• _TASKS TO CARRY OUT_:
1. From the court opinion excerpt, extract the passage starting at "At the time" and ending at "my office Saturday.".
2. List each airport traffic figure that the court opinion excerpt says the man at the control tower gave.

• _SOURCE EXTRACT_:
+--

The factual situation is so unusual as to perhaps justify presently a quotation in extenso from the statement made by the trial court on passing sentence, even though in misdemeanor cases this court is not ordinarily justified in so doing. Tit. O.S. 1951 § 47. There is involved the consideration for the first time by this court of certain statutory provisions pertaining to aircraft.

We conclude from the photostat of the appearance docket, and other instruments reflected in the record, which have been interpreted in brief of appellant’s counsel consistent with this statement, that the court had learned that defendant and his trial counsel had apparently prevailed upon an assistant county attorney to agree to recommend a $100 fine, and that counsel, in his eagerness to terminate the case, had thereupon by-passed the court and had gone to the court clerk, who accepted payment of such supposed fine and issued a release for appellant. It would seem from statements in appellant’s brief that the press became cognizant of the happenings and aired the matter and the record shows that an alias warrant was quickly issued, so that defendant and his counsel then appeared before Judge Evert Crismore on January 26, 1952, and defendant entered a plea of guilty, but the judge deferred sentence until January 28, 1952, at 9:00 a.m., and in the meantime released the accused on bond.

At the time designated for entering judgment, counsel for the state and counsel for the defendant, and the defendant, were all present in court. The court thereupon made the following statement:

“The Court: Here is about all I know about this case up to now. The County Attorney called me Thursday and asked me if I had arraigned the defendant. I told him that I had not. The County Attorney asked me to sign an alias warrant Friday, and I did. And you were all in my office Saturday.
“The way I understand it, the man, the defendant, hasn’t been arraigned and he hasn’t plead guilty before Judge Traub [the other Court of Common Pleas Judge] or before me, and that a hundred dollar fine was paid.
“Of course, I asked you about what he told the government man. As I recall, Saturday, why, he plead guilty when he came in. After we had discussed all this, I asked him if he wanted to plead guilty again, and he told me he did.
“And so — I don’t know — over the week-end, I asked the Highway Patrol to check the statistics, and the man at the control tower at Will Rogers Field, Municipal Airport, gave them, and here are the facts that he gave me:
“He said there were 10,000 planes landed a month; 350 a day; 84 to 94 passenger planes, with from 2 to 72 passengers. That shows how many people are using that air-field every day.
“The drunkometer says the man was under the influence of intoxicating liquor. This is Mr. Marcum’s signature here. He is the man who gave the drunkometer test. I wanted him to bring his report up here this morning, but I found out the County Attorney’s office already has it.
“So, what you did, you landed an airplane at a busy airport, under the influence of intoxicating liquor. That is what you have done.
“So, I am going to give you 30 days in the county jail and a hundred dollar fine, and I think you are getting out lucky. I asked the County Attorney a while ago if he had any recommendations, and he told me that he was going to recommend jail time and a fine. Is that correct?

+--

• _ENTRIES_:
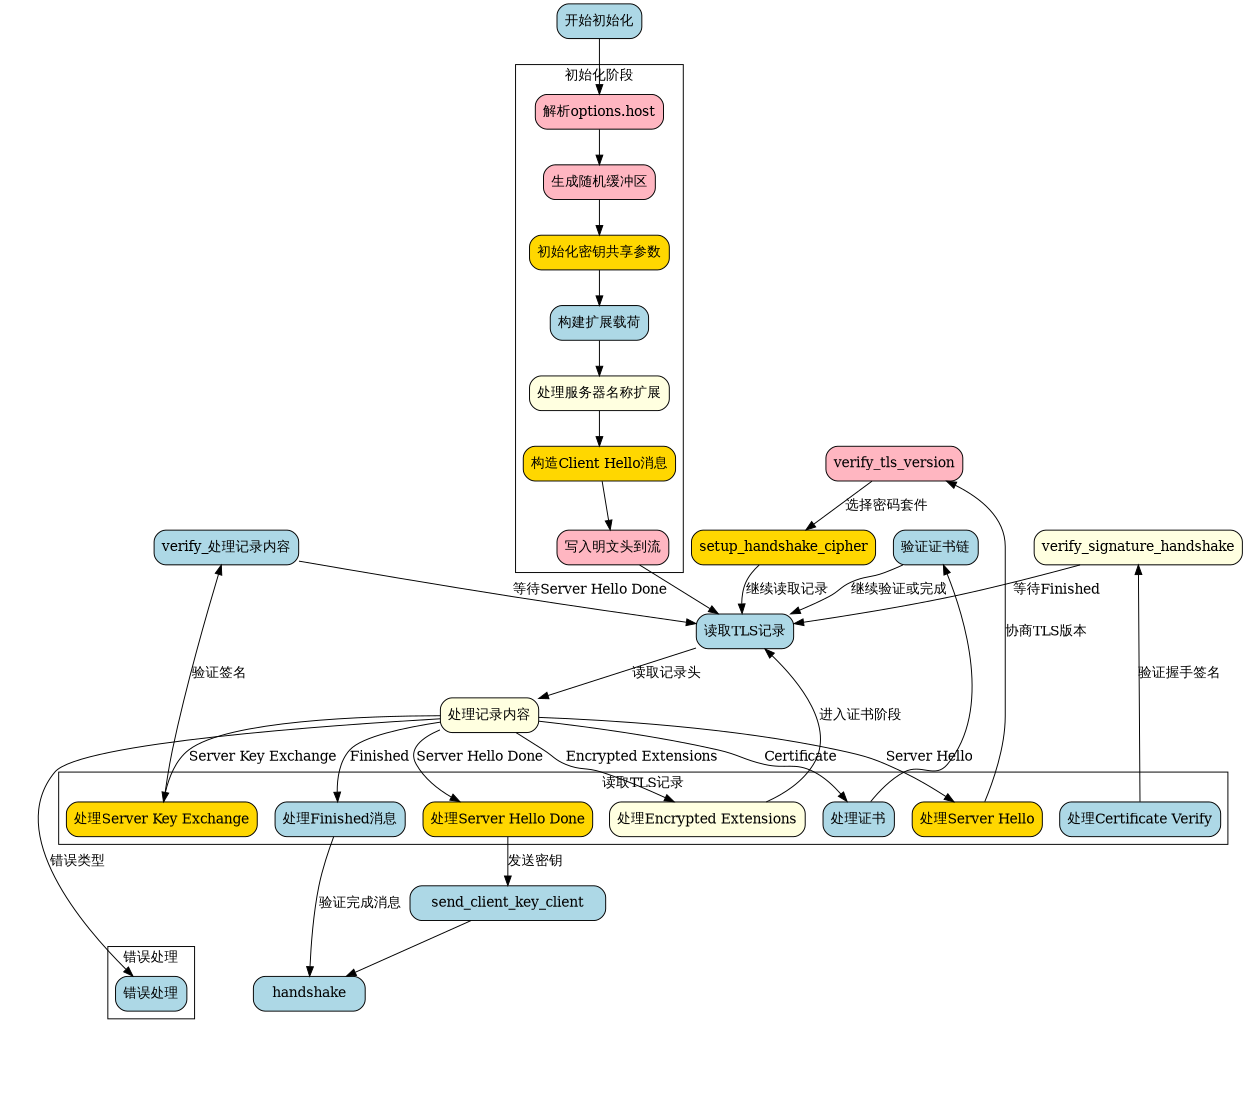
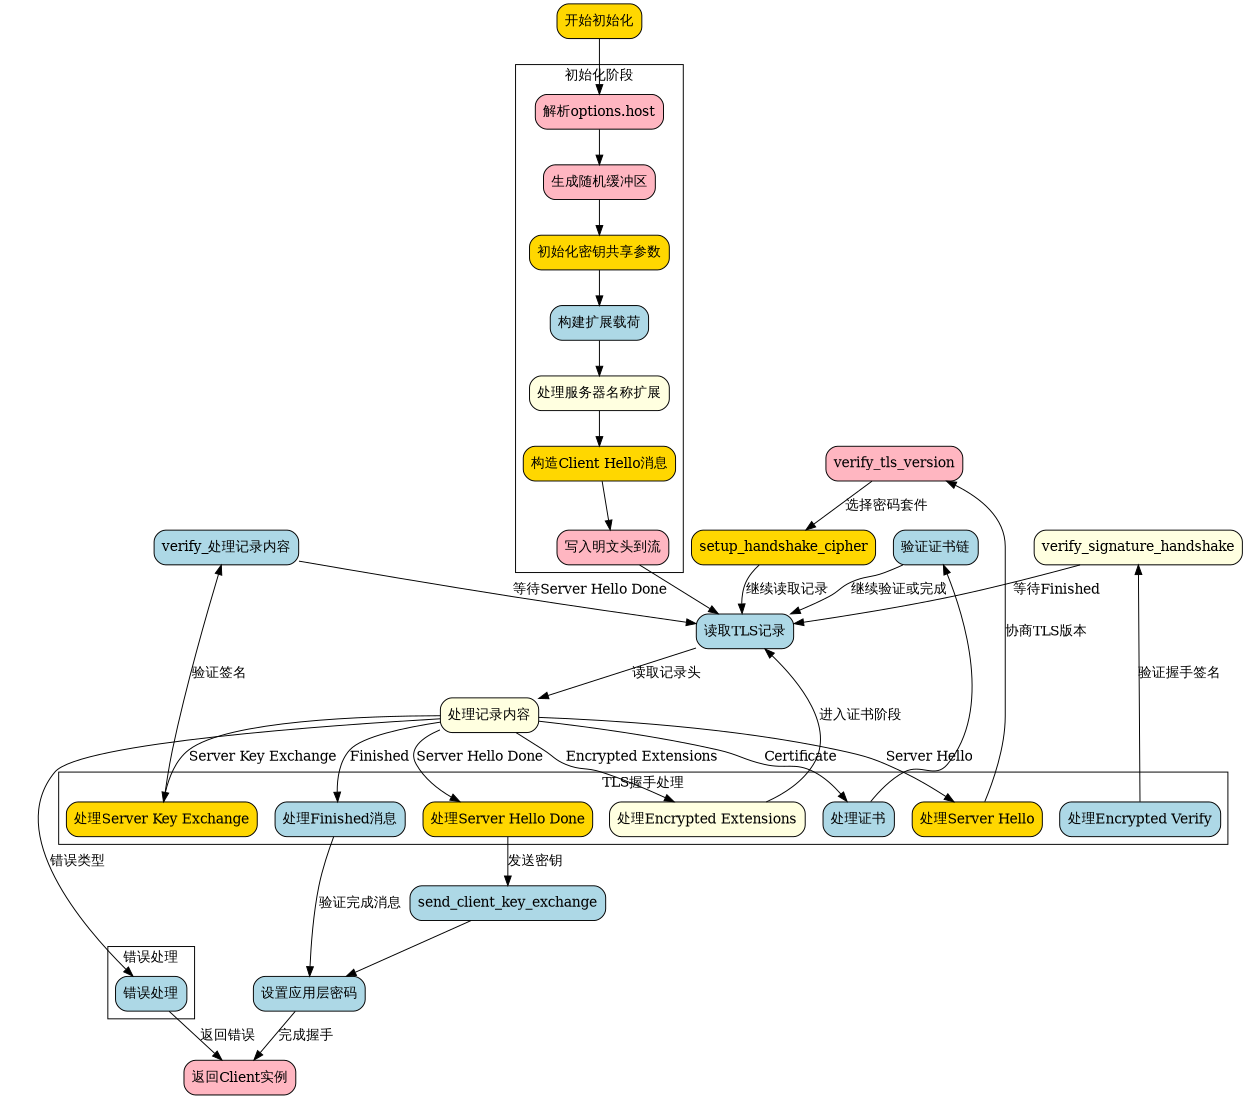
  digraph {
    rankdir=TB
    node [fillcolor=lightblue shape=rectangle style="rounded,filled"]
    n1 [fillcolor=gold label="处理Server Hello"]
    n2 [fillcolor=lightyellow label="处理Encrypted Extensions"]
    n3 [label="处理证书"]
    n4 [fillcolor=gold label="处理Server Key Exchange"]
    n5 [fillcolor=gold label="处理Server Hello Done"]
-   n6 [label="处理Certificate Verify"]
+   n6 [label="处理Encrypted Verify"]
    n7 [label="处理Finished消息"]
    n8 [fillcolor=lightpink label="解析options.host"]
    n9 [fillcolor=lightpink label="生成随机缓冲区"]
    n10 [fillcolor=gold label="初始化密钥共享参数"]
    n11 [label="构建扩展载荷"]
    n12 [fillcolor=lightyellow label="处理服务器名称扩展"]
    n13 [fillcolor=gold label="构造Client Hello消息"]
    n14 [fillcolor=lightpink label="写入明文头到流"]
    n15 [label="错误处理"]
    verify_tls_version [fillcolor=lightpink]
    n17 [label="读取TLS记录"]
    n18 [label="验证证书链"]
    n19 [label="verify_处理记录内容"]
-   send_client_key_exchange [label=send_client_key_client]
+   send_client_key_exchange
    verify_signature_handshake [fillcolor=lightyellow]
-   n22 [label=handshake]
-   n24 [label="开始初始化"]
+   n22 [label="设置应用层密码"]
+   n23 [fillcolor=lightpink label="返回Client实例"]
+   n24 [fillcolor=gold label="开始初始化"]
    n25 [fillcolor=lightyellow label="处理记录内容"]
    setup_handshake_cipher [fillcolor=gold]
    subgraph cluster_1 {
-     label="读取TLS记录"
+     label="TLS握手处理"
      n1
      n2
      n3
      n4
      n5
      n6
      n7
    }
    subgraph cluster_2 {
      label="初始化阶段"
      n8
      n9
      n10
      n11
      n12
      n13
      n14
    }
    subgraph cluster_3 {
      label="错误处理"
      n15
    }
    n1 -> verify_tls_version [label="协商TLS版本"]
    n2 -> n17 [label="进入证书阶段"]
    n3 -> n18
    n4 -> n19 [label="验证签名"]
    n5 -> send_client_key_exchange [label="发送密钥"]
    n6 -> verify_signature_handshake [label="验证握手签名"]
    n7 -> n22 [label="验证完成消息"]
    n8 -> n9
    n9 -> n10
    n10 -> n11
    n11 -> n12
    n12 -> n13
    n13 -> n14
    n14 -> n17
+   n15 -> n23 [label="返回错误"]
    verify_tls_version -> setup_handshake_cipher [label="选择密码套件"]
    n17 -> n25 [label="读取记录头"]
    n18 -> n17 [label="继续验证或完成"]
    n19 -> n17 [label="等待Server Hello Done"]
    send_client_key_exchange -> n22
    verify_signature_handshake -> n17 [label="等待Finished"]
+   n22 -> n23 [label="完成握手"]
    n24 -> n8
    n25 -> n1 [label="Server Hello"]
    n25 -> n2 [label="Encrypted Extensions"]
    n25 -> n3 [label=Certificate]
    n25 -> n4 [label="Server Key Exchange"]
    n25 -> n5 [label="Server Hello Done"]
    n25 -> n7 [label=Finished]
    n25 -> n15 [label="错误类型"]
    setup_handshake_cipher -> n17 [label="继续读取记录"]
  }
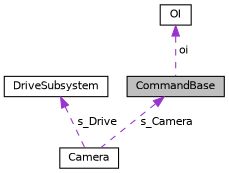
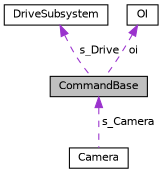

+--

• _RESULTS OF THE TASKS_:
1.
At the time designated for entering judgment, counsel for the state and counsel for the defendant, and the defendant, were all present in court. The court thereupon made the following statement:

“The Court: Here is about all I know about this case up to now. The County Attorney called me Thursday and asked me if I had arraigned the defendant. I told him that I had not. The County Attorney asked me to sign an alias warrant Friday, and I did. And you were all in my office Saturday.

2.
- 10,000 planes landed a month
- 350 a day
- 84 to 94 passenger planes
- From 2 to 72 passengers